The name Jesus is actually Yeshua in Hebrew, which is also translated Joshua. The name means “the Lord is salvation,” so clearly the Father wanted His Son to bear a name that announced His purpose.
This is the earthly name for our Messiah, but before He was revealed to the world, the scripture speaks of Him using other names. Collectively, there are over 200 different names or titles given to the Messiah in scripture. Taken together, these names describe the character and work of the Messiah in the plan of God.
The first name the Lord gave Himself is found in Exodus:
Ex. 3:14 God said to Moses, “I AM WHO I AM”; and He said, “Thus you shall say to the sons of Israel, ‘I AM has sent me to you.’”
Later in John’s Gospel, Jesus continued to use this name in a subtle way, when He responded to the Pharisees this way:
John 8:58 Jesus said to them, “Truly, truly, I say to you, before Abraham was born, I am.”
In His return to earth, the Lord will assume yet another name, as Jesus says in Revelation 3:
Rev. 3:12 ‘He who overcomes, I will make him a pillar in the temple of My God, and he will not go out from it anymore; and I will write on him the name of My God, and the name of the city of My God, the new Jerusalem, which comes down out of heaven from My God, and My new name.
So even the name Jesus is not the Lord's final name.

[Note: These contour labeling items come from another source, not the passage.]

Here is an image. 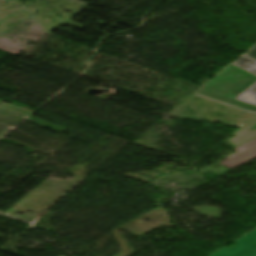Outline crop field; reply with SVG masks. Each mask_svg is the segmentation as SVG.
Returning a JSON list of instances; mask_svg holds the SVG:
<instances>
[{"mask_svg":"<svg viewBox=\"0 0 256 256\" xmlns=\"http://www.w3.org/2000/svg\"><path fill=\"white\" fill-rule=\"evenodd\" d=\"M233 243V248H222L210 256H256V229Z\"/></svg>","mask_w":256,"mask_h":256,"instance_id":"crop-field-1","label":"crop field"},{"mask_svg":"<svg viewBox=\"0 0 256 256\" xmlns=\"http://www.w3.org/2000/svg\"><path fill=\"white\" fill-rule=\"evenodd\" d=\"M235 150L237 151L236 154L226 158L225 161L220 163L230 170L256 157V139Z\"/></svg>","mask_w":256,"mask_h":256,"instance_id":"crop-field-2","label":"crop field"},{"mask_svg":"<svg viewBox=\"0 0 256 256\" xmlns=\"http://www.w3.org/2000/svg\"><path fill=\"white\" fill-rule=\"evenodd\" d=\"M233 64L256 74V61L242 55ZM237 99L256 105V84L241 94Z\"/></svg>","mask_w":256,"mask_h":256,"instance_id":"crop-field-3","label":"crop field"},{"mask_svg":"<svg viewBox=\"0 0 256 256\" xmlns=\"http://www.w3.org/2000/svg\"><path fill=\"white\" fill-rule=\"evenodd\" d=\"M255 123H256V118L252 120L250 123H248L246 126L241 128L240 130H238L236 133H234L235 136L227 141L236 147L252 139L253 137L256 136V128L252 131H250L249 129L252 128Z\"/></svg>","mask_w":256,"mask_h":256,"instance_id":"crop-field-4","label":"crop field"},{"mask_svg":"<svg viewBox=\"0 0 256 256\" xmlns=\"http://www.w3.org/2000/svg\"><path fill=\"white\" fill-rule=\"evenodd\" d=\"M244 55L256 60V44L252 46L250 49H248Z\"/></svg>","mask_w":256,"mask_h":256,"instance_id":"crop-field-5","label":"crop field"}]
</instances>
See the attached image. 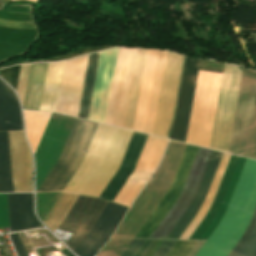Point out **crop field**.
Instances as JSON below:
<instances>
[{
  "label": "crop field",
  "mask_w": 256,
  "mask_h": 256,
  "mask_svg": "<svg viewBox=\"0 0 256 256\" xmlns=\"http://www.w3.org/2000/svg\"><path fill=\"white\" fill-rule=\"evenodd\" d=\"M29 1H34V2H36L37 0H29Z\"/></svg>",
  "instance_id": "obj_40"
},
{
  "label": "crop field",
  "mask_w": 256,
  "mask_h": 256,
  "mask_svg": "<svg viewBox=\"0 0 256 256\" xmlns=\"http://www.w3.org/2000/svg\"><path fill=\"white\" fill-rule=\"evenodd\" d=\"M204 242L197 241L187 256H194Z\"/></svg>",
  "instance_id": "obj_38"
},
{
  "label": "crop field",
  "mask_w": 256,
  "mask_h": 256,
  "mask_svg": "<svg viewBox=\"0 0 256 256\" xmlns=\"http://www.w3.org/2000/svg\"><path fill=\"white\" fill-rule=\"evenodd\" d=\"M166 144L167 140L165 139L148 136L133 174L114 199V202L130 206L141 188L151 177Z\"/></svg>",
  "instance_id": "obj_8"
},
{
  "label": "crop field",
  "mask_w": 256,
  "mask_h": 256,
  "mask_svg": "<svg viewBox=\"0 0 256 256\" xmlns=\"http://www.w3.org/2000/svg\"><path fill=\"white\" fill-rule=\"evenodd\" d=\"M77 195L62 193L49 216L43 221L53 232L63 221Z\"/></svg>",
  "instance_id": "obj_27"
},
{
  "label": "crop field",
  "mask_w": 256,
  "mask_h": 256,
  "mask_svg": "<svg viewBox=\"0 0 256 256\" xmlns=\"http://www.w3.org/2000/svg\"><path fill=\"white\" fill-rule=\"evenodd\" d=\"M221 76L199 71L185 142L208 148Z\"/></svg>",
  "instance_id": "obj_3"
},
{
  "label": "crop field",
  "mask_w": 256,
  "mask_h": 256,
  "mask_svg": "<svg viewBox=\"0 0 256 256\" xmlns=\"http://www.w3.org/2000/svg\"><path fill=\"white\" fill-rule=\"evenodd\" d=\"M199 61L200 59L197 58L186 57L174 124L169 139L182 142L185 140Z\"/></svg>",
  "instance_id": "obj_14"
},
{
  "label": "crop field",
  "mask_w": 256,
  "mask_h": 256,
  "mask_svg": "<svg viewBox=\"0 0 256 256\" xmlns=\"http://www.w3.org/2000/svg\"><path fill=\"white\" fill-rule=\"evenodd\" d=\"M27 138L35 153L51 113L23 111Z\"/></svg>",
  "instance_id": "obj_24"
},
{
  "label": "crop field",
  "mask_w": 256,
  "mask_h": 256,
  "mask_svg": "<svg viewBox=\"0 0 256 256\" xmlns=\"http://www.w3.org/2000/svg\"><path fill=\"white\" fill-rule=\"evenodd\" d=\"M256 223V208L253 212V215L251 217V220L243 234V236L241 237V239L238 241V243L235 245V247L232 249V251L229 253L228 256H235L238 251L240 250V248L243 246V244L246 242V240L248 239L254 225Z\"/></svg>",
  "instance_id": "obj_29"
},
{
  "label": "crop field",
  "mask_w": 256,
  "mask_h": 256,
  "mask_svg": "<svg viewBox=\"0 0 256 256\" xmlns=\"http://www.w3.org/2000/svg\"><path fill=\"white\" fill-rule=\"evenodd\" d=\"M222 154L223 153H221V152H215V151L212 152L211 157L209 159V162L207 164V167L205 169V172L203 174V177L201 179V182L199 184V187L197 189V192H196L192 202L190 203L186 212L183 214V216L177 222L175 227L172 229V231L166 237V239H179V237L182 235L184 230L187 228V226L190 224L192 219L197 214L199 208L201 207V205L206 197V194L208 192V189L210 187V184L212 182L213 176L215 174V171L217 169V166L219 164Z\"/></svg>",
  "instance_id": "obj_18"
},
{
  "label": "crop field",
  "mask_w": 256,
  "mask_h": 256,
  "mask_svg": "<svg viewBox=\"0 0 256 256\" xmlns=\"http://www.w3.org/2000/svg\"><path fill=\"white\" fill-rule=\"evenodd\" d=\"M127 209L108 202L92 230L73 251L78 256H94L111 237Z\"/></svg>",
  "instance_id": "obj_12"
},
{
  "label": "crop field",
  "mask_w": 256,
  "mask_h": 256,
  "mask_svg": "<svg viewBox=\"0 0 256 256\" xmlns=\"http://www.w3.org/2000/svg\"><path fill=\"white\" fill-rule=\"evenodd\" d=\"M64 63H49L40 110L55 112Z\"/></svg>",
  "instance_id": "obj_22"
},
{
  "label": "crop field",
  "mask_w": 256,
  "mask_h": 256,
  "mask_svg": "<svg viewBox=\"0 0 256 256\" xmlns=\"http://www.w3.org/2000/svg\"><path fill=\"white\" fill-rule=\"evenodd\" d=\"M148 135L134 132L121 165L100 198L113 201L129 176L132 174Z\"/></svg>",
  "instance_id": "obj_17"
},
{
  "label": "crop field",
  "mask_w": 256,
  "mask_h": 256,
  "mask_svg": "<svg viewBox=\"0 0 256 256\" xmlns=\"http://www.w3.org/2000/svg\"><path fill=\"white\" fill-rule=\"evenodd\" d=\"M195 242L196 241H177L167 256H186Z\"/></svg>",
  "instance_id": "obj_32"
},
{
  "label": "crop field",
  "mask_w": 256,
  "mask_h": 256,
  "mask_svg": "<svg viewBox=\"0 0 256 256\" xmlns=\"http://www.w3.org/2000/svg\"><path fill=\"white\" fill-rule=\"evenodd\" d=\"M158 53L159 51H156V50L148 49L147 51L145 68H144L141 90H140L134 128H133V130L143 132V133L145 130V125L147 120V114H148L149 103L151 98Z\"/></svg>",
  "instance_id": "obj_19"
},
{
  "label": "crop field",
  "mask_w": 256,
  "mask_h": 256,
  "mask_svg": "<svg viewBox=\"0 0 256 256\" xmlns=\"http://www.w3.org/2000/svg\"><path fill=\"white\" fill-rule=\"evenodd\" d=\"M117 50L118 48H114L100 54L88 117L90 120L102 123L105 121Z\"/></svg>",
  "instance_id": "obj_13"
},
{
  "label": "crop field",
  "mask_w": 256,
  "mask_h": 256,
  "mask_svg": "<svg viewBox=\"0 0 256 256\" xmlns=\"http://www.w3.org/2000/svg\"><path fill=\"white\" fill-rule=\"evenodd\" d=\"M107 202L78 195L58 229L73 234L65 243L72 250L91 230Z\"/></svg>",
  "instance_id": "obj_10"
},
{
  "label": "crop field",
  "mask_w": 256,
  "mask_h": 256,
  "mask_svg": "<svg viewBox=\"0 0 256 256\" xmlns=\"http://www.w3.org/2000/svg\"><path fill=\"white\" fill-rule=\"evenodd\" d=\"M98 124L76 119L62 154L37 192L62 191L78 166Z\"/></svg>",
  "instance_id": "obj_4"
},
{
  "label": "crop field",
  "mask_w": 256,
  "mask_h": 256,
  "mask_svg": "<svg viewBox=\"0 0 256 256\" xmlns=\"http://www.w3.org/2000/svg\"><path fill=\"white\" fill-rule=\"evenodd\" d=\"M211 152V150L201 147L199 148L181 194L150 238L165 239L176 222L185 212L196 192Z\"/></svg>",
  "instance_id": "obj_9"
},
{
  "label": "crop field",
  "mask_w": 256,
  "mask_h": 256,
  "mask_svg": "<svg viewBox=\"0 0 256 256\" xmlns=\"http://www.w3.org/2000/svg\"><path fill=\"white\" fill-rule=\"evenodd\" d=\"M87 57L66 61L56 112L76 117Z\"/></svg>",
  "instance_id": "obj_15"
},
{
  "label": "crop field",
  "mask_w": 256,
  "mask_h": 256,
  "mask_svg": "<svg viewBox=\"0 0 256 256\" xmlns=\"http://www.w3.org/2000/svg\"><path fill=\"white\" fill-rule=\"evenodd\" d=\"M198 148L199 147L197 146L189 144L186 145L171 185L165 197L163 198V200L161 199L162 201L160 202V204L158 203L159 205L154 210L152 215L150 214L151 216L149 217V219L147 218L148 220L146 221L144 226L142 225L143 227L141 228V230L139 229L140 231L138 232V234L136 233L137 235L135 236V238H149V236L160 223L167 211L173 205L184 186Z\"/></svg>",
  "instance_id": "obj_11"
},
{
  "label": "crop field",
  "mask_w": 256,
  "mask_h": 256,
  "mask_svg": "<svg viewBox=\"0 0 256 256\" xmlns=\"http://www.w3.org/2000/svg\"><path fill=\"white\" fill-rule=\"evenodd\" d=\"M137 49L119 48L113 77L106 124L123 126Z\"/></svg>",
  "instance_id": "obj_6"
},
{
  "label": "crop field",
  "mask_w": 256,
  "mask_h": 256,
  "mask_svg": "<svg viewBox=\"0 0 256 256\" xmlns=\"http://www.w3.org/2000/svg\"><path fill=\"white\" fill-rule=\"evenodd\" d=\"M167 51H160L145 133L151 134Z\"/></svg>",
  "instance_id": "obj_28"
},
{
  "label": "crop field",
  "mask_w": 256,
  "mask_h": 256,
  "mask_svg": "<svg viewBox=\"0 0 256 256\" xmlns=\"http://www.w3.org/2000/svg\"><path fill=\"white\" fill-rule=\"evenodd\" d=\"M16 129H23L18 101L14 92L0 80V131Z\"/></svg>",
  "instance_id": "obj_21"
},
{
  "label": "crop field",
  "mask_w": 256,
  "mask_h": 256,
  "mask_svg": "<svg viewBox=\"0 0 256 256\" xmlns=\"http://www.w3.org/2000/svg\"><path fill=\"white\" fill-rule=\"evenodd\" d=\"M229 154H223L222 159L220 161V164L218 166V169L216 171L215 177L213 179V182L211 184V187L209 189V192L207 194V197L202 205V207L200 208L198 214L196 215V217L193 219V221L191 222V224L188 226V228L185 230V232L183 233V235L180 237V239H188V237L191 235V233L194 231V229L196 228V226L199 224V222L202 220V218L204 217L206 211L208 210L214 194L216 192V189L218 187V184L220 182L221 176L223 174V171L225 169V166L227 164L228 158H229Z\"/></svg>",
  "instance_id": "obj_25"
},
{
  "label": "crop field",
  "mask_w": 256,
  "mask_h": 256,
  "mask_svg": "<svg viewBox=\"0 0 256 256\" xmlns=\"http://www.w3.org/2000/svg\"><path fill=\"white\" fill-rule=\"evenodd\" d=\"M20 66H14L2 70L1 77L5 79L13 88L16 89L17 78Z\"/></svg>",
  "instance_id": "obj_33"
},
{
  "label": "crop field",
  "mask_w": 256,
  "mask_h": 256,
  "mask_svg": "<svg viewBox=\"0 0 256 256\" xmlns=\"http://www.w3.org/2000/svg\"><path fill=\"white\" fill-rule=\"evenodd\" d=\"M256 205V161L247 159L228 208L196 256H227L242 236Z\"/></svg>",
  "instance_id": "obj_2"
},
{
  "label": "crop field",
  "mask_w": 256,
  "mask_h": 256,
  "mask_svg": "<svg viewBox=\"0 0 256 256\" xmlns=\"http://www.w3.org/2000/svg\"><path fill=\"white\" fill-rule=\"evenodd\" d=\"M146 240H132L121 256H135Z\"/></svg>",
  "instance_id": "obj_34"
},
{
  "label": "crop field",
  "mask_w": 256,
  "mask_h": 256,
  "mask_svg": "<svg viewBox=\"0 0 256 256\" xmlns=\"http://www.w3.org/2000/svg\"><path fill=\"white\" fill-rule=\"evenodd\" d=\"M254 256H256V254Z\"/></svg>",
  "instance_id": "obj_41"
},
{
  "label": "crop field",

His new name is described this way in Revelation 19:
Rev. 19:16 And on His robe and on His thigh He has a name written, “KING OF KINGS, AND LORD OF LORDS.”
So the question of what is the Messiah’s name is different than asking a human being for a name. Since there is no one like the Lord, He doesn’t bear a name to distinguish Himself from another. The only reason the Lord adopts a name is to describe Himself to His Creation. Therefore, the Lord names Himself as a means of describing Himself to mankind using multiple names.